- Opening Delimiter -

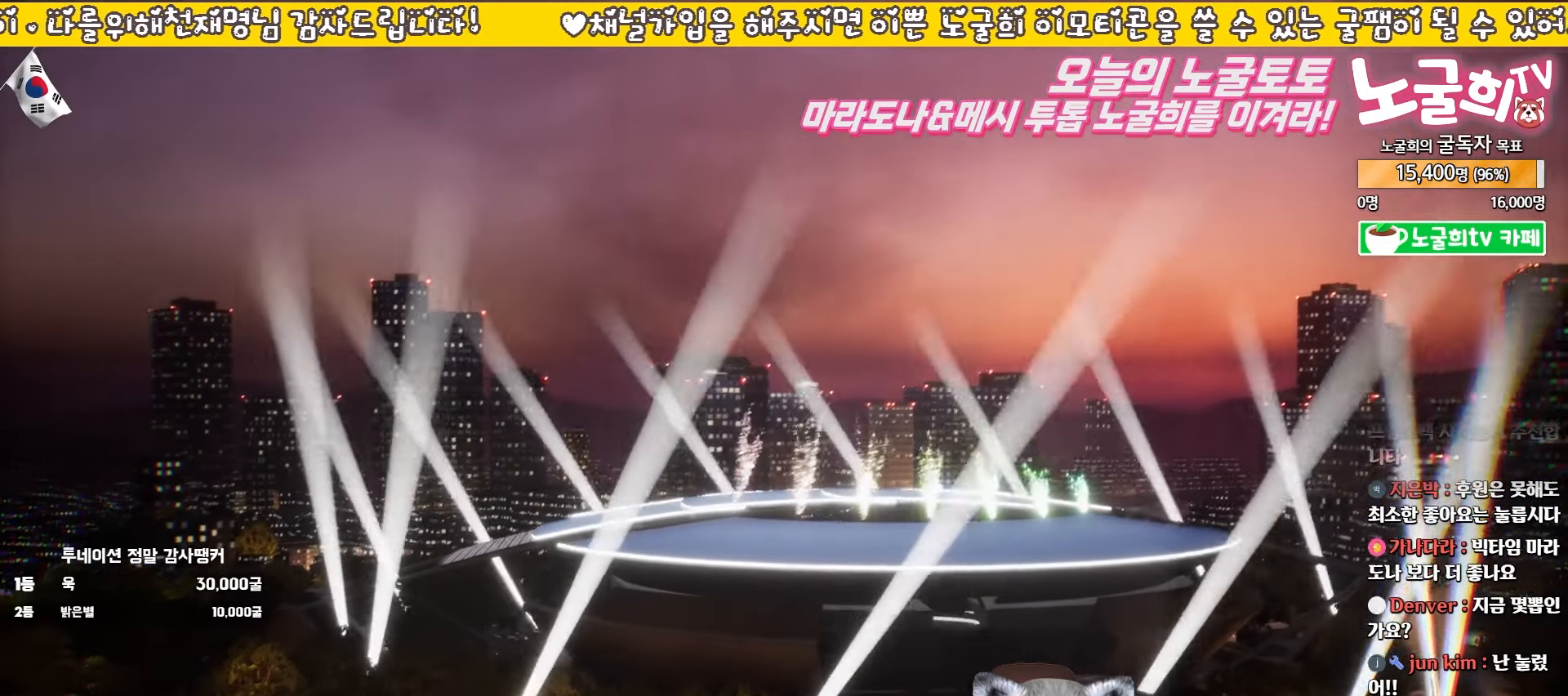
{"buttons": [], "left_stick": "center", "events": [[83, "CROSS", "down"], [167, "CROSS", "up"], [233, "CROSS", "down"], [317, "CROSS", "up"], [383, "CROSS", "down"], [483, "CROSS", "up"]]}
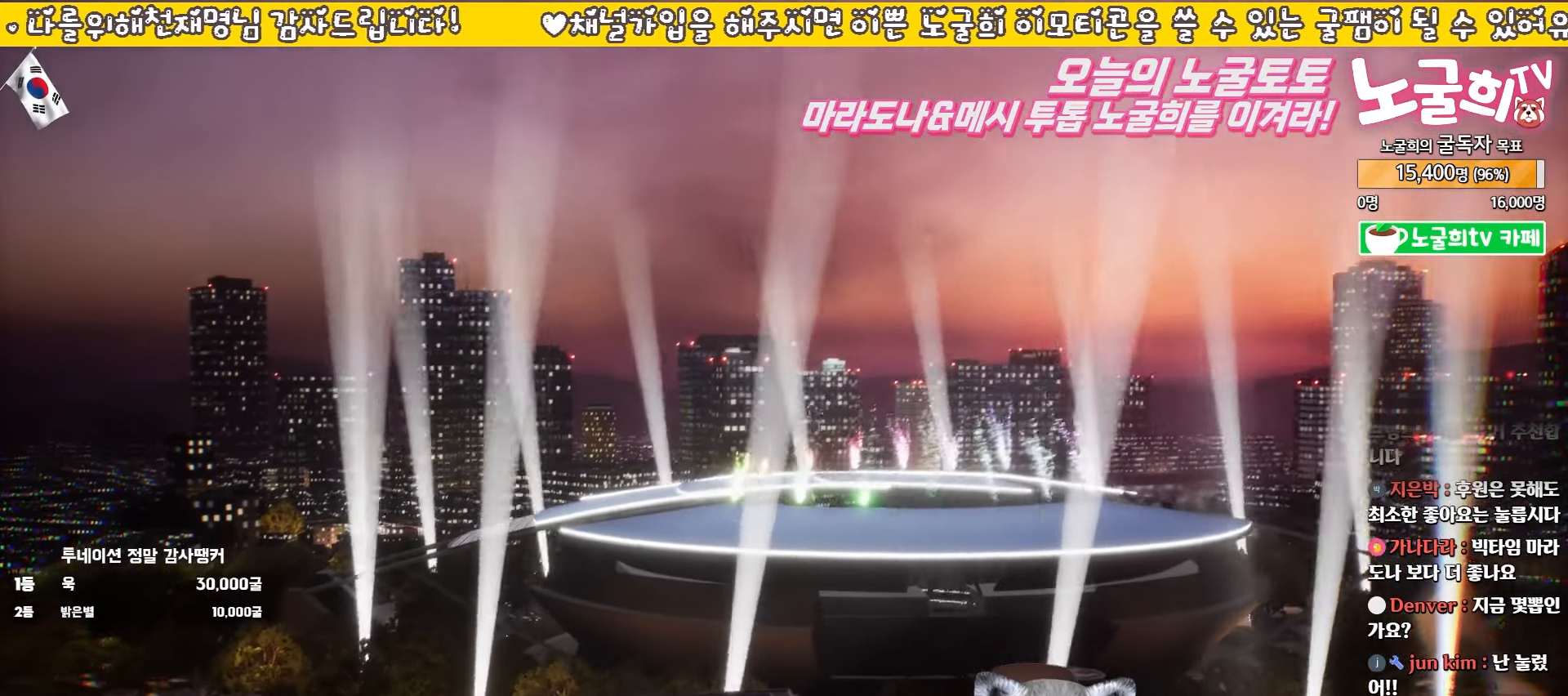
{"buttons": [], "left_stick": "center", "events": [[33, "CROSS", "down"], [100, "CROSS", "up"], [117, "CROSS", "down"], [217, "CROSS", "up"], [283, "CROSS", "down"], [367, "CROSS", "up"], [433, "CROSS", "down"], [500, "CROSS", "up"]]}
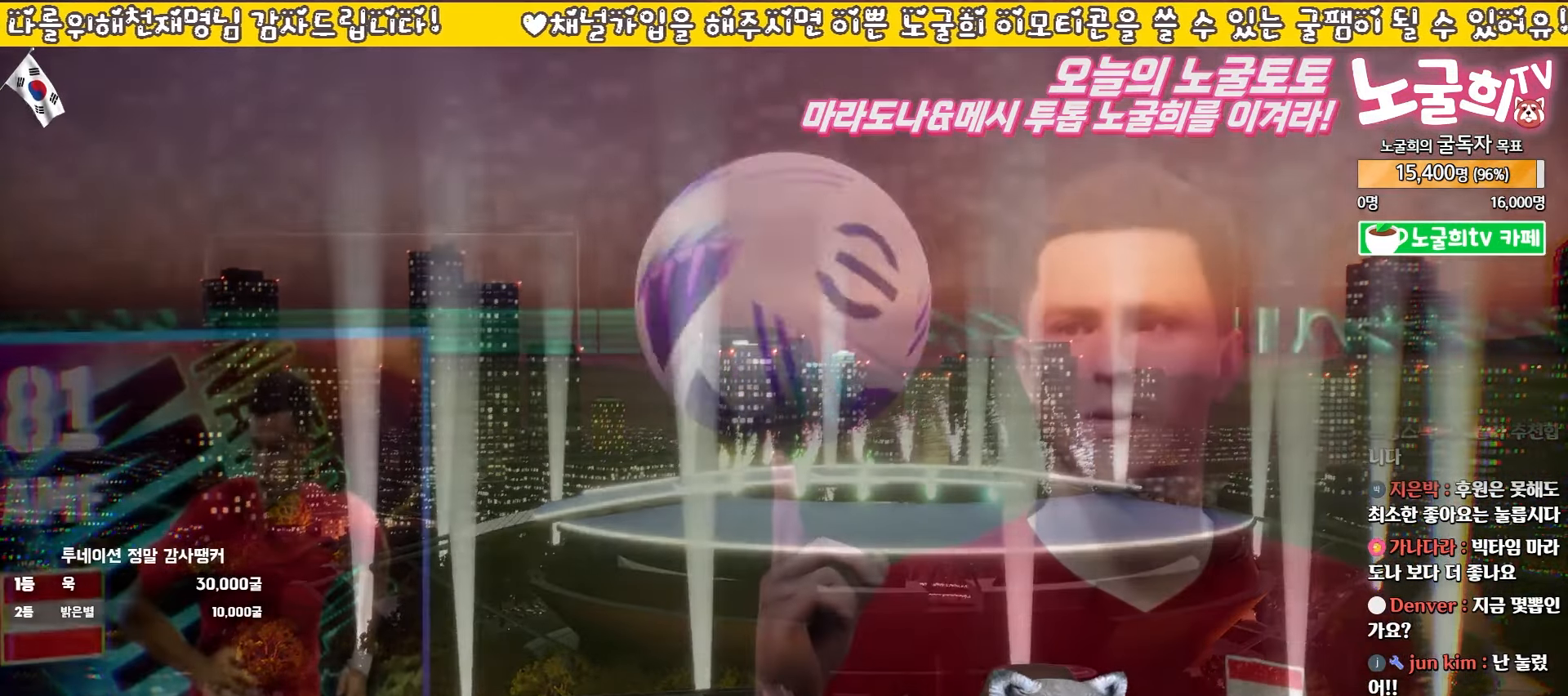
{"buttons": [], "left_stick": "center", "events": [[67, "CROSS", "down"], [150, "CROSS", "up"]]}
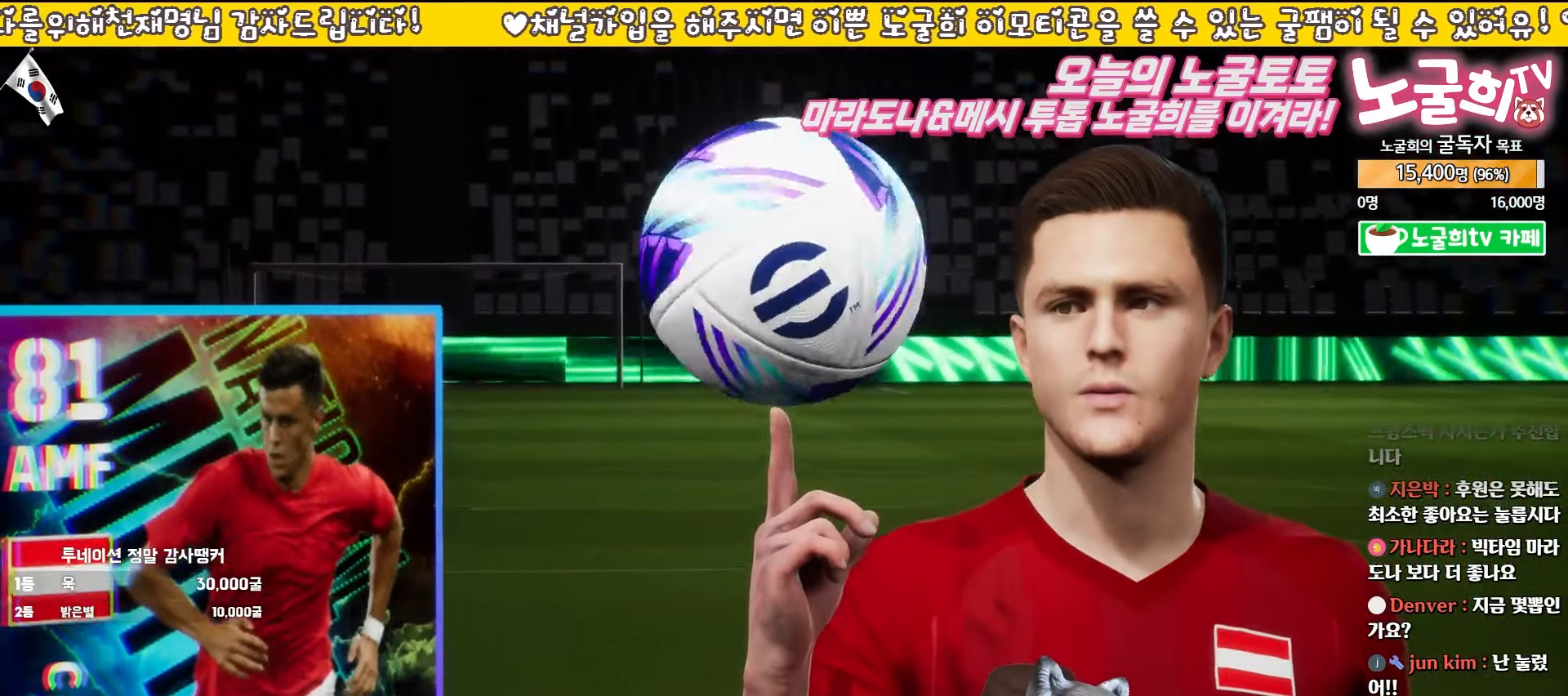
{"buttons": [], "left_stick": "center", "events": []}
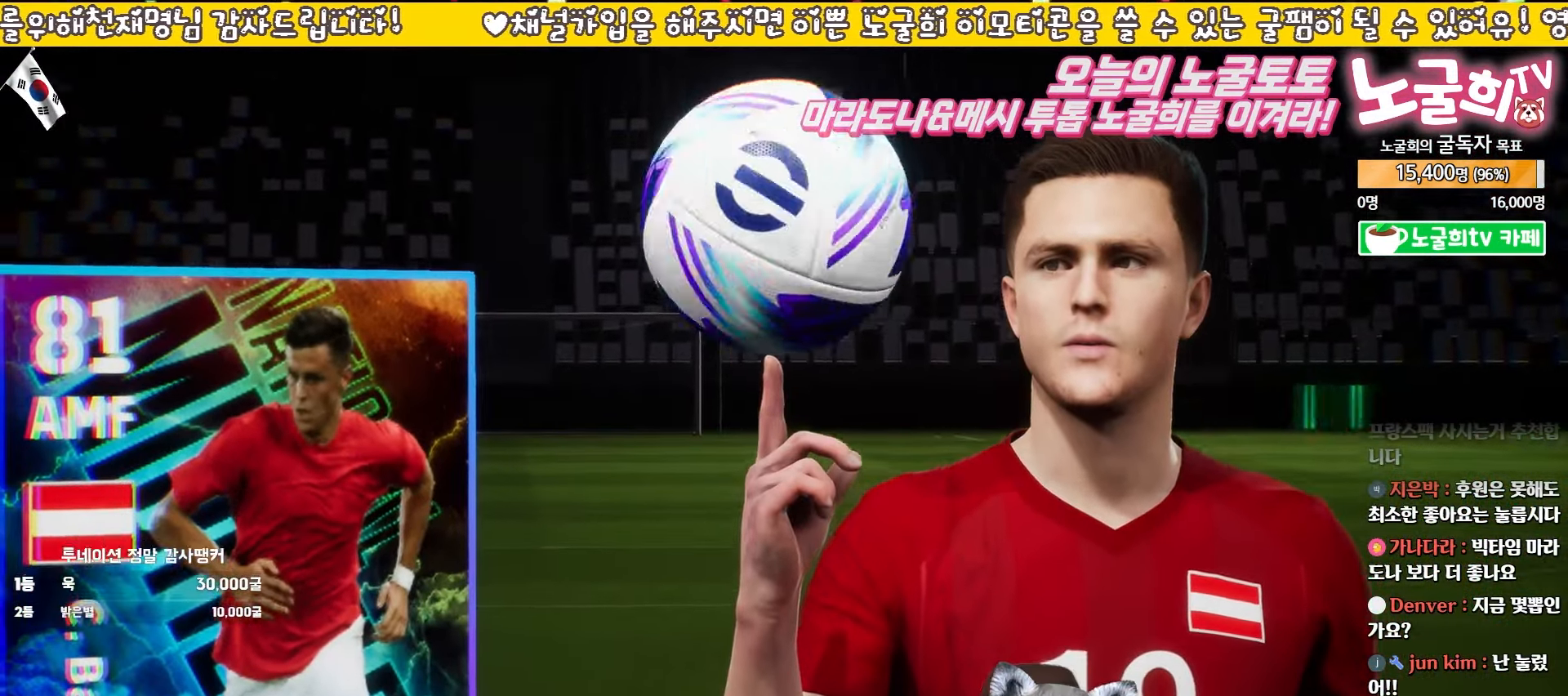
{"buttons": [], "left_stick": "center"}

- Closing Delimiter -

■ Exercise aim
Your answer should be a single number: the count of lines in the listing that hold "events".

■ Answer to this problem
4